Cronaca di Redazione , 14/11/2025 7:41

MOVIDA | Controlli della polizia in zona Portello: due arresti per spaccio

Polizia al Portello
Polizia al Portello

Nel corso delle ultime settimane sono aumentati i controlli della Polizia nelle zone interessate dalla Movida. Mercoledì 12 novembre si sono concentrati in particolare il zona Portello: sono state identificati decine di avventori di locali della zona, arrestati per detenzione ai fini di spaccio di sostanze stupefacenti un 36enne tunisino con precedenti specifici e un tunisino di 24 anni, con precedenti specifici, che ha spacciato mezzo panetto di hashish nei pressi della stazione. Elevate sanzioni amministrative nei confronti del titolare di un bar.
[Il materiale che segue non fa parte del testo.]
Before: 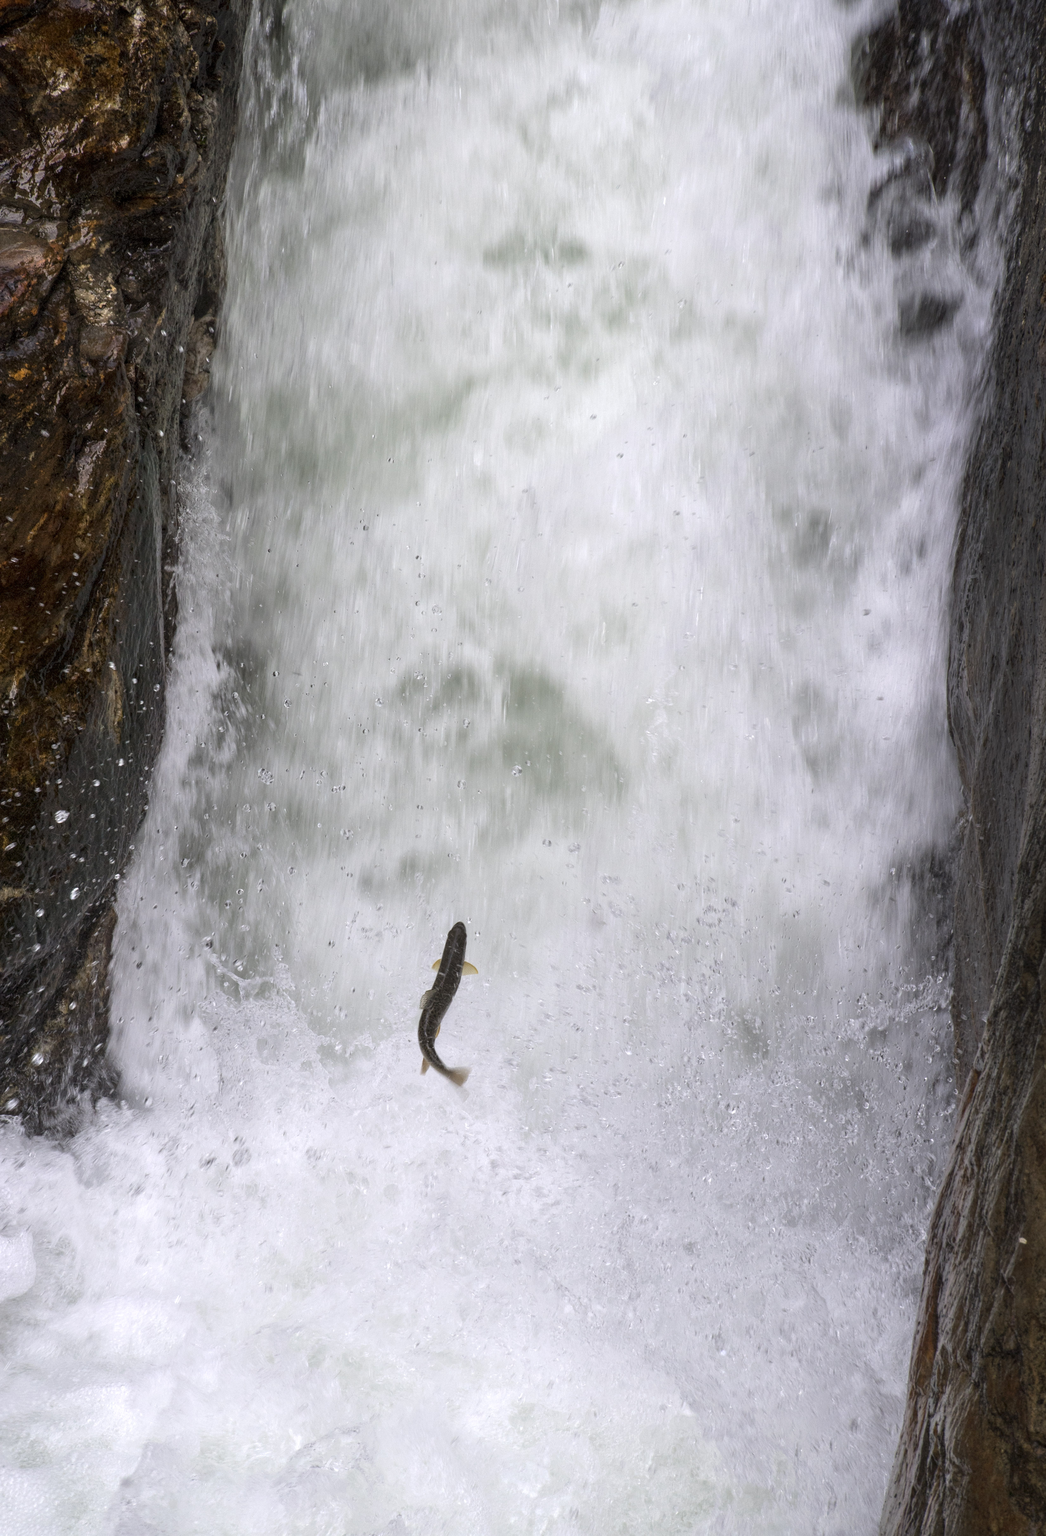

I CONTROLLI L’attività, iniziata a partire dalle ore 20 e proseguita fino a tarda serata, si è concentrata nelle aree interessate dal fenomeno della movida serale universitaria, in particolare nelle zone di via Belzoni, via Ognissanti e Porta Portello, spesso segnalate come luoghi ove, in particolare a causa della notevole affluenza di giovani che vi permangono fino a notte inoltrata, si sono più volte verificati fenomeni legati allo spaccio e al consumo di sostanze stupefacenti, nonché al degrado urbano e al disturbo della quiete pubblica.
Dopo gli arresti e le denunce delle scorse settimane, anche lo scorso mercoledì sera gli agenti della Squadra Mobile hanno arrestato per detenzione ai fini di spaccio di sostanze stupefacenti un 36enne tunisino, con a carico due precedenti di polizia del 2016 per resistenza a pubblico ufficiale e detenzione di spaccio di spaccio di sostanza stupefacente del tipo hashish. L’uomo è notato aggirarsi con fare sospetto in via Belzoni dai poliziotti in borghese e, a seguito di perquisizione personale, trovato in possesso di circa 9 grammi di sostanza stupefacente che, sottoposta al narcotest, è risultata essere hashish. Risultava inoltre risiedere a pochi metri di distanza e, pertanto, gli agenti hanno esteso la perquisizione nel suo domicilio, rinvenendo e sottoponendo a sequestro quasi 100 grammi della medesima sostanza, nonché un bilancino di precisione.
Accompagnato in Questura, il 36enne è stato arrestato e posto agli arresti domiciliari a disposizione dell’Autorità Giudiziaria in attesa del giudizio per direttissima che si è poi svolto nella mattina di giovedì 13 novembre, nel corso del quale è stato convalidato l’arresto e disposto il rinvio dell’udienza.

Subito dopo, poco distante, tra il Portello e la Stazione, un’altra pattuglia della Squadra Mobile ha sorpreso un secondo spacciatore di origini tunisine, ma nato in Italia, che cedeva ad un italiano mezzo panetto di hashish, poco più di 50 grammi in cambio di 280 euro, acquistati per lui e per i suoi amici, presumibilmente da consumare nel corso della serata.
A casa dello spacciatore, gli agenti hanno trovato altre dosi di hashish, una decina di grammi in tutto pronte per essere spacciate e la somma in contanti di 430 euro suddivisa in banconote di piccolo taglio, presumibilmente provento della vendita di precedenti dosi di stupefacente.

Al termine dell’identificazione in Questura, il pusher è stato arrestato per spaccio di stupefacenti e posto a disposizione dell’Autorità Giudiziaria nel suo domicilio in attesa del giudizio per direttissima che si è svolto nella mattina i giovedì 13 novembre, all’esito del quale, a seguito della convalida dell’arresto, il giudice ha disposto nei suoi confronti la misura cautelare personale dell’obbligo di presentazione quotidiana alla polizia giudiziaria.

A seguito degli arresti dei due pusher, il Questore ha attivato l’Ufficio Immigrazione per l’avvio della revoca del titolo di soggiorno in loro possesso.

I controlli sono proseguiti per tutta la serata, con l’impiego di personale della Squadra amministrativa della Divisione Polizia Amministrativa e di Sicurezza della Questura, che ha ispezionato due esercizi pubblici: verifiche a seguito delle quali gli agenti hanno proceduto alla contestazione di sanzioni amministrative nei confronti del titolare di uno di questi. In un locale di via Ognissanti è emerso che la SCIA per i giochi leciti non era regolarmente esposta o quantomeno nelle immediate disponibilità del gestore (irregolarità per la quale è prevista una sanzione peri a 308 euro) e il listino prezzi visibile dall’esterno era presente in solo formato QR Code non fruibile a chiunque (irregolarità per la quale è prevista una sanzione peri a 516 euro).

Si tratta del quarto locale sanzionato in 10 giorni per violazioni amministrative riscontrate nel corso dei mirati di servizi di prevenzione.